Tabletted medical product (versions)

FIELD: medicine.

SUBSTANCE: invention refers to chemical-pharmaceutical industry and concerns preparation of a solid dosage form for treating respiratory allergosis and arresting nasopharynx edema. There is offered a tableted medical product containing mixed active substance and excipient. As an active substance, it contains a corticosteroid preparation, and according to the invention, additionally contains an active substance presented with adrenaline or noradrenaline. The inside of a tablet contains the corticosteroid preparation, while the exterior contains adrenaline. As a corticosteroid preparation it contains dexamethasone, prednisolone or celestone. Also there is offered a tableted medical product that contains mixed active substance and excipient. As an active substance, it contains a corticosteroid preparation, and additionally contains active substances presented with adrenaline or noradrenaline, and also aminophylline and mesatone. The tablet is multilayered, its inside contains mesatone, the layer containing aminophylline adjoins the inside, then the layer containing the corticosteroid preparation is executed, and the exterior contains adrenaline or noradrenaline.

EFFECT: there is offered a tableted medical product.

4 cl, 3 ex

 

The invention relates to pharmaceutical industry and for the production of solid dosage forms for the treatment of respiratory allergies and edema swelling of the nasopharynx.

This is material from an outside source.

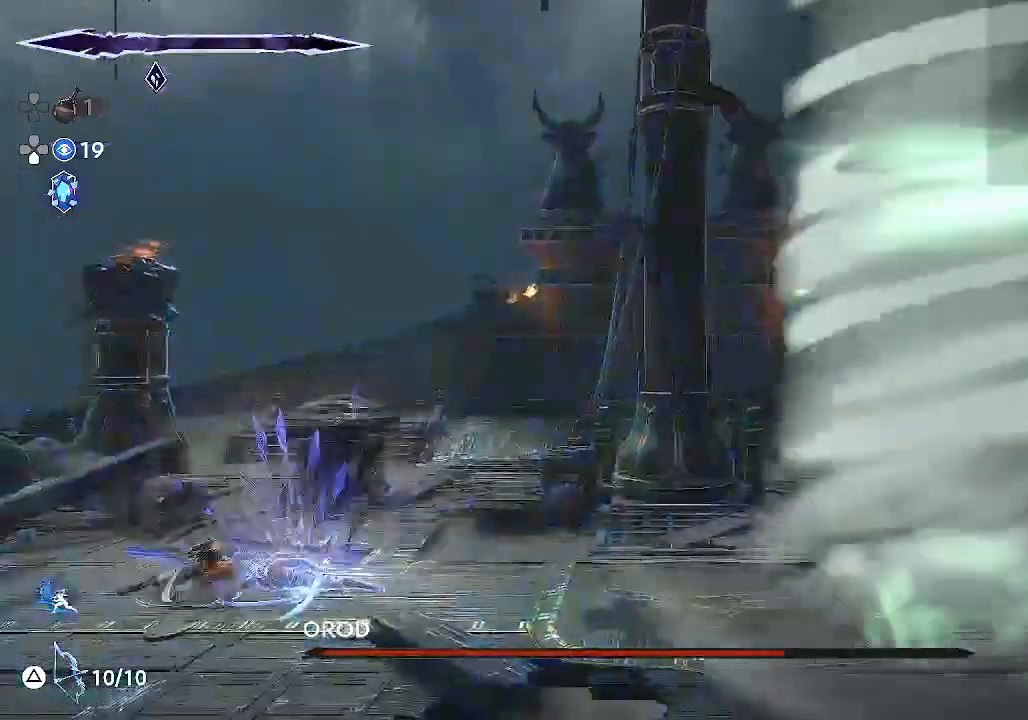
{"buttons": ["R1"], "left_stick": "left", "events": []}
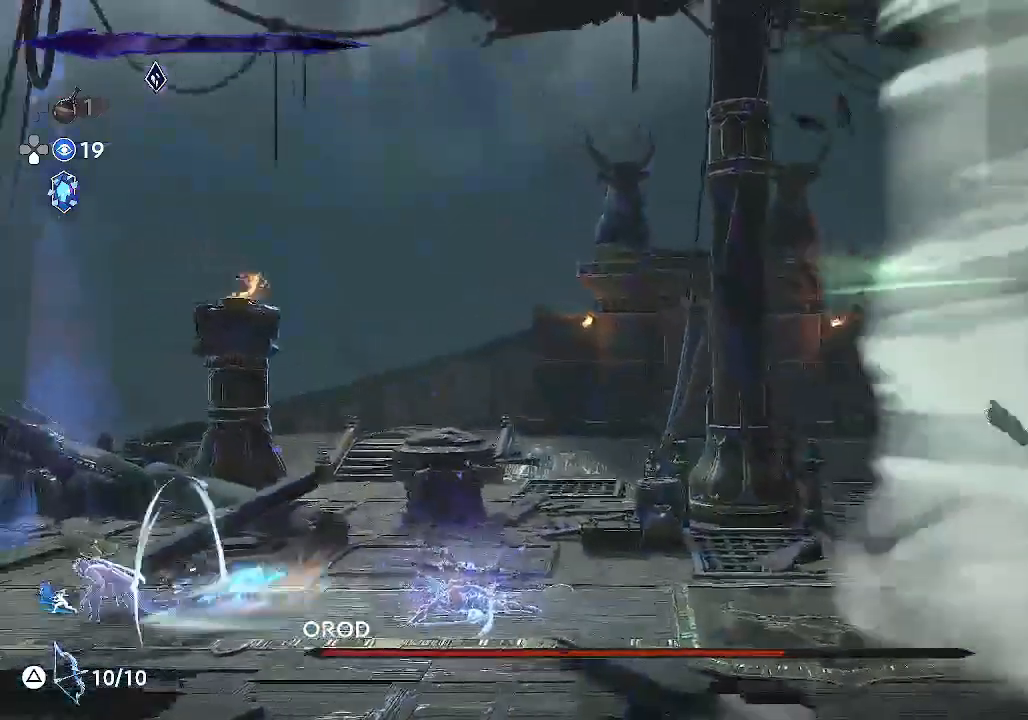
{"buttons": [], "left_stick": "left", "events": [[267, "R1", "up"]]}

Known tablets medicine containing the active drug with filler. On tablets deposited film coating of a mixture of methylcellulose-8, titanium dioxide and tropeolin at a ratio of one tablet, wt.%: 63,80:33,60:2,60. To obtain a drug active drug is mixed with a filler consisting of a mixture of sugar, milk and potato starch at a ratio of one tablet, wt.%: 50,00:1,00 (RF patent No. 2123330, CL AC 9/20, 1998).

Performing a film coating complicates the process of cooking tools.

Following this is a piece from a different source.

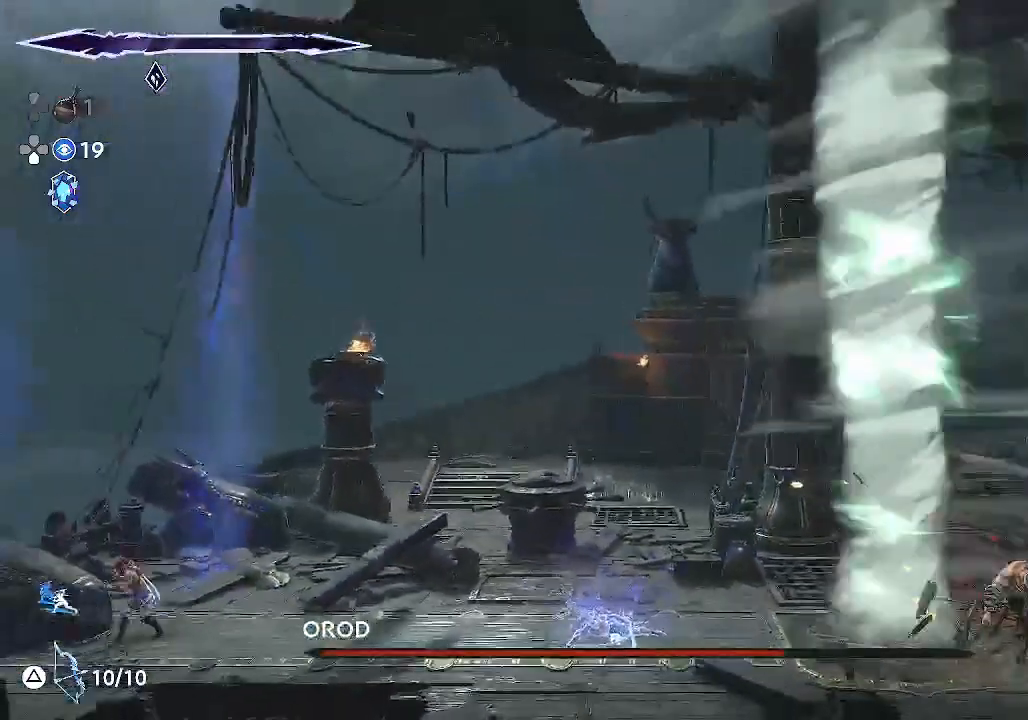
{"buttons": ["L2"], "left_stick": "center", "events": [[33, "left_stick", "center"], [400, "L2", "down"]]}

Known drug - polcortolon with antiallergic, antipruritic and anti-inflammatory effect, including an active agent and filler. As active substances the product contains triamcinolone 4 mg in one pill, the filler is lactose, potato starch, magnesium stearate (Reference VIDAL - drugs in Kazakhstan. - M.: Attraversare, 2005, s.293).

This tool is not a high activity as pharmacological action of the drug develops within 1-2 hours after administration.

<> The objective of the invention is to develop a tablet medicines for the treatment of respiratory allergies and edema swelling of the nasopharynx.

The achieved result is an increase in the activity of the medicinal product, as well as the expansion of the range of antiallergic drugs.

To do this, preformed medicinal product, comprising a mixture of active substances and fillers according to the invention the active substance is adrenaline or noradrenaline content in one tablet of 0.2-1.0 mg of epinephrine or 0.5-2.0 mg of norepinephrine.

Tablets drug according to the second variant of the invention, comprising a mixture of active substance and the excipient, the active substances it contains a corticosteroid drug, according to the invention additionally contains an active substance, which serves as adrenaline or noradrenaline, while the inner part of the tablet includes a corticosteroid medication in the amount of 2.0 to 10.0 mg, and the outer part consists of adrenaline in the amount of 0.2-1.0 mg of epinephrine or 0.5-2.0 mg of norepinephrine.

As a corticosteroid drug it contains dexamethasone, prednisolone or Celeste.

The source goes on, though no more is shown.